What the task asks: Please give the lines below again exactly as they stand, from the one that contains "12 Jul 2024 06:41 PM" up to and including the one that contains "Η κοινή δράση SHARP στοχεύει", leaving all pictures out.

Data for analysis:

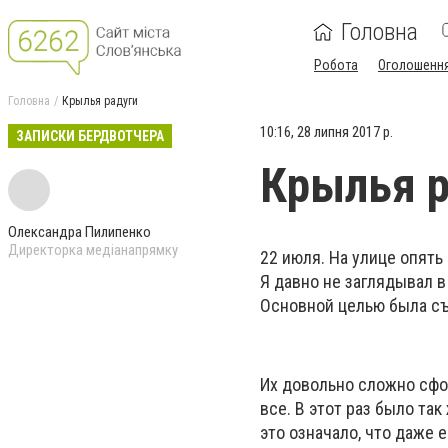
Головна
Робота
Оголошенн
Головна
Крылья радуги
10:16, 28 липня 2017 р.
ЗАПИСКИ БЕРДВОТЧЕРА
Крылья р
Олександра Пилипенко
Директорка медіанапрямку
22 июля. На улице опять
Я давно не заглядывал в
Основной целью была съ
Их довольно сложно сфот
все. В этот раз было так
это означало, что даже 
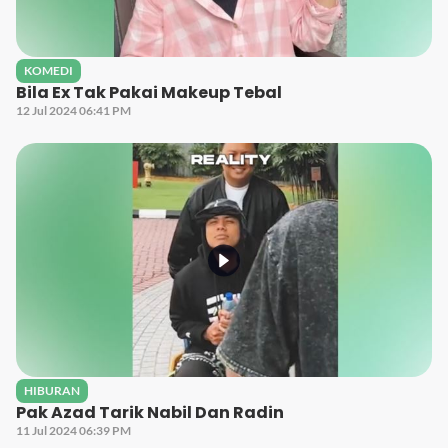
KOMEDI
Bila Ex Tak Pakai Makeup Tebal
12 Jul 2024 06:41 PM
HIBURAN
Pak Azad Tarik Nabil Dan Radin
11 Jul 2024 06:39 PM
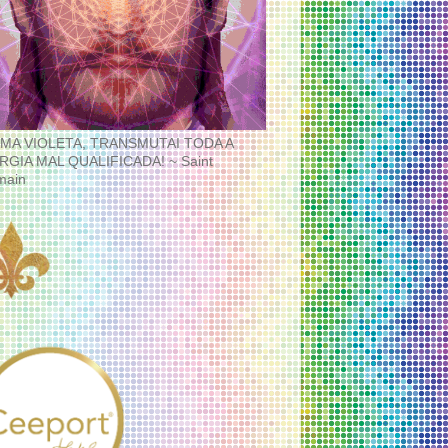
MA VIOLETA, TRANSMUTAI TODA A
RGIA MAL QUALIFICADA! ~ Saint
main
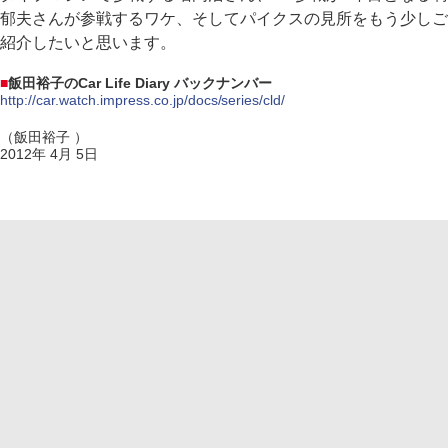
郁夫さんが参戦するワケ、そしてパイクスの見所をもう少しご
紹介したいと思います。
■
飯田裕子のCar Life Diary バックナンバー
http://car.watch.impress.co.jp/docs/series/cld/
（飯田裕子 ）
2012年 4月 5日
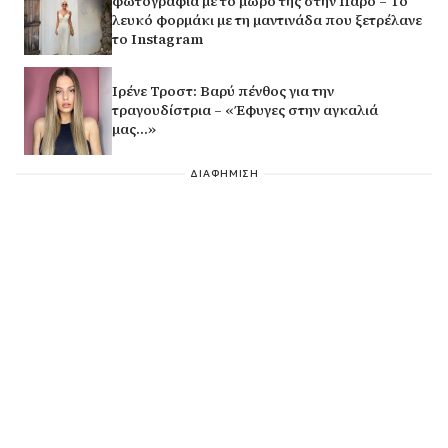
φωτογραφία με το μωρό της στην Πάρο – Το
λευκό φορμάκι με τη μαντινάδα που ξετρέλανε
το Instagram
Ιρένε Τροστ: Βαρύ πένθος για την
τραγουδίστρια – «Έφυγες στην αγκαλιά
μας…»
ΔΙΑΦΗΜΙΣΗ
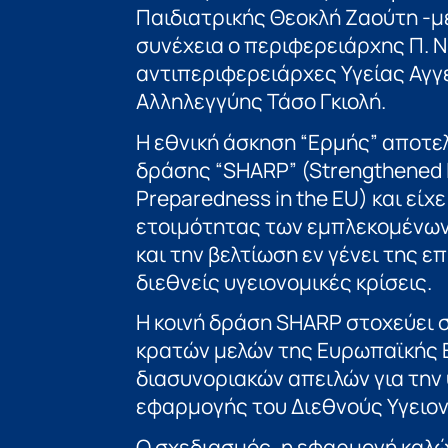
Παιδιατρικής Θεοκλή Ζαούτη -μ
συνέχεια ο περιφερειάρχης Π. 
αντιπεριφερειάρχες Υγείας Αγγε
Αλληλεγγύης Τάσο Γκιολή.
Η εθνική άσκηση “Ερμής” αποτε
δράσης “SHARP” (Strengthened I
Preparedness in the EU) και εί
ετοιμότητας των εμπλεκομένων
και την βελτίωση εν γένει της 
διεθνείς υγειονομικές κρίσεις.
Η κοινή δράση SHARP στοχεύει 
κρατών μελών της Ευρωπαϊκής 
διασυνοριακών απειλών για την 
εφαρμογής του Διεθνούς Υγειον
Ο σχεδιασμός, η εφαρμογή καλώ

Task answer:
12 Jul 2024 06:41 PM
HIBURAN
Pak Azad Tarik Nabil Dan Radin
11 Jul 2024 06:39 PM
MA VIOLETA, TRANSMUTAI TODA A
RGIA MAL QUALIFICADA! ~ Saint
main
郁夫さんが参戦するワケ、そしてパイクスの見所をもう少しご
紹介したいと思います。
■
飯田裕子のCar Life Diary バックナンバー
http://car.watch.impress.co.jp/docs/series/cld/
（飯田裕子 ）
2012年 4月 5日
φωτογραφία με το μωρό της στην Πάρο – Το
λευκό φορμάκι με τη μαντινάδα που ξετρέλανε
το Instagram
Ιρένε Τροστ: Βαρύ πένθος για την
τραγουδίστρια – «Έφυγες στην αγκαλιά
μας…»
ΔΙΑΦΗΜΙΣΗ
Παιδιατρικής Θεοκλή Ζαούτη -μ
συνέχεια ο περιφερειάρχης Π. 
αντιπεριφερειάρχες Υγείας Αγγε
Αλληλεγγύης Τάσο Γκιολή.
Η εθνική άσκηση “Ερμής” αποτε
δράσης “SHARP” (Strengthened I
Preparedness in the EU) και εί
ετοιμότητας των εμπλεκομένων
και την βελτίωση εν γένει της 
διεθνείς υγειονομικές κρίσεις.
Η κοινή δράση SHARP στοχεύει 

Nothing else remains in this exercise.